3.5.1. De Raad acht het aangewezen dat het Uwv de gebreken in de besluiten 1,2 en 3, zoals die, gelet op de overwegingen 3.2 tot en met 3.4 van deze uitspraak, ondanks de reactie van het Uwv op de tussenuitspraak nog steeds bestaan, herstelt door het nemen van nieuwe besluiten op de bezwaren van appellante. Een daartoe strekkende opdracht zal de Raad dan ook in zijn beslissing, welke een tweede tussenuitspraak inhoudt, vastleggen.
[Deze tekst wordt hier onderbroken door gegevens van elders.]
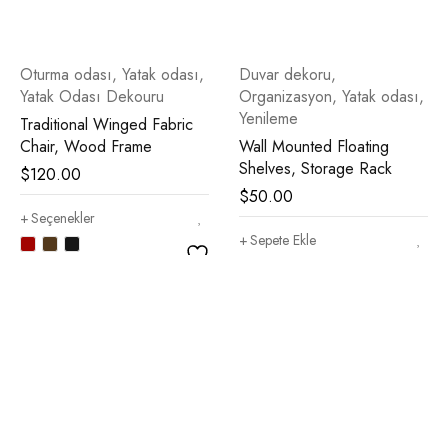
Oturma odası
,
Yatak odası
,
Duvar dekoru
,
Yatak Odası Dekouru
Organizasyon
,
Yatak odası
,
Yenileme
Traditional Winged Fabric
Chair, Wood Frame
Wall Mounted Floating
Shelves, Storage Rack
$
120.00
$
50.00
Seçenekler
Sepete Ekle
Bültenimize katılın ve…
Promosyonlar ve kuponlarla ilgili güncellemeleri almak için
şimdi e-posta aboneliğimize katılın.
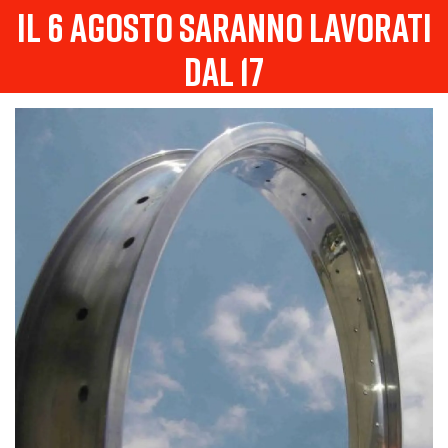
il 6 agosto saranno lavorati
dal 17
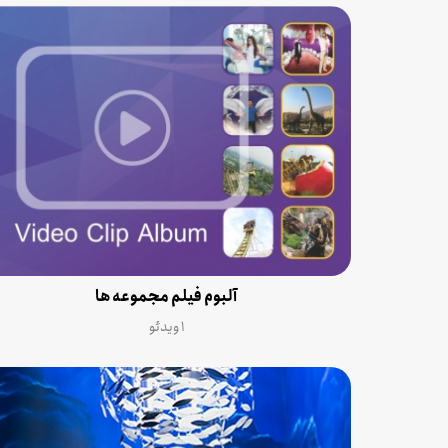
آلبوم فیلم مجموعه ها
۱ ویدئو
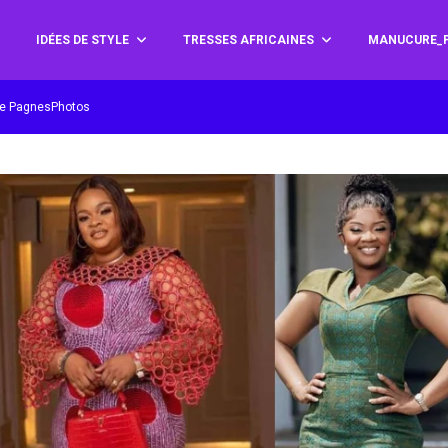
IDÉES DE STYLE
TRESSES AFRICAINES
MANUCURE_P
 de PagnesPhotos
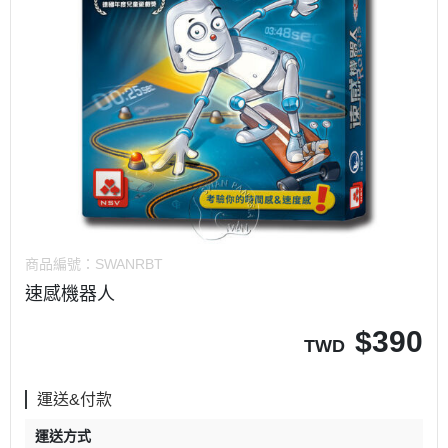
商品編號：
SWANRBT
速感機器人
$
390
TWD
運送&付款
運送方式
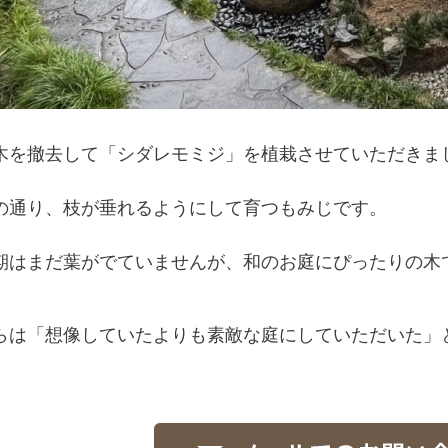
木を撤去して「シダレモミジ」を植栽させていただきま
の通り、枝が垂れるようにして育つもみじです。
期はまだ葉がでていませんが、和のお庭にぴったりの木
らは「想像していたよりも素敵な庭にしていただいた」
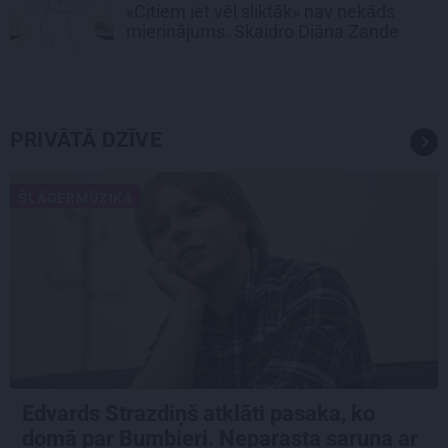
«Citiem iet vēl sliktāk» nav nekāds
mierinājums. Skaidro Diāna Zande
PRIVĀTĀ DZĪVE
ŠLĀGERMŪZIKA
Edvards Strazdiņš atklāti pasaka, ko
domā par Bumbieri. Neparasta saruna ar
3.5.2. De Raad tekent bij overweging 3.5.1 aan dat het Uwv wat betreft de vormgeving van de nieuwe besluiten 1, 2 en 3 tevens acht dient te slaan op de overwegingen 5.1.3 en 5.1.4 van de uitspraak van de Raad van 15 juni 2012 (LJN BW8531), waarbij hij, anders dan voorheen, de vaststelling van het dagloon niet langer aanmerkt als een zelfstandig deelbesluit. Voorts dient het Uwv te bezien in hoeverre bij de nadere vaststelling van het dagloon van appellante voor de periode na 17 juli 2006 betekenis toekomt aan het met ingang van 25 december 2005 in werking getreden Besluit dagloonregels werknemersverzekeringen (Besluit van 8 oktober 2005, Stb 2005,546).
3.5.3. Overigens wijst de Raad er nog op dat het in de rede ligt dat herberekening van het dagloon vanaf 17 juli 2006 zal leiden tot een nabetaling welke volgens de daarvoor geldende regels eventueel voor verrekening in aanmerking komt met het na de nieuwe besluiten op bezwaar nog openstaande bedrag aan terugvordering.
De Centrale Raad van Beroep draagt het Uwv op om binnen dertien weken na verzending van deze (tweede) tussenuitspraak de gebreken in de besluiten 1, 2 en 3 te herstellen met inachtneming van hetgeen de Raad in deze (tweede) tussenuitspraak heeft overwogen.
Deze uitspraak is gedaan door J.W. Schuttel als voorzitter en C.W.J. Schoor en E.E.V. Lenos als leden, in tegenwoordigheid van K.E. Haan als griffier. De beslissing is uitgesproken in het openbaar op 10 augustus 2012.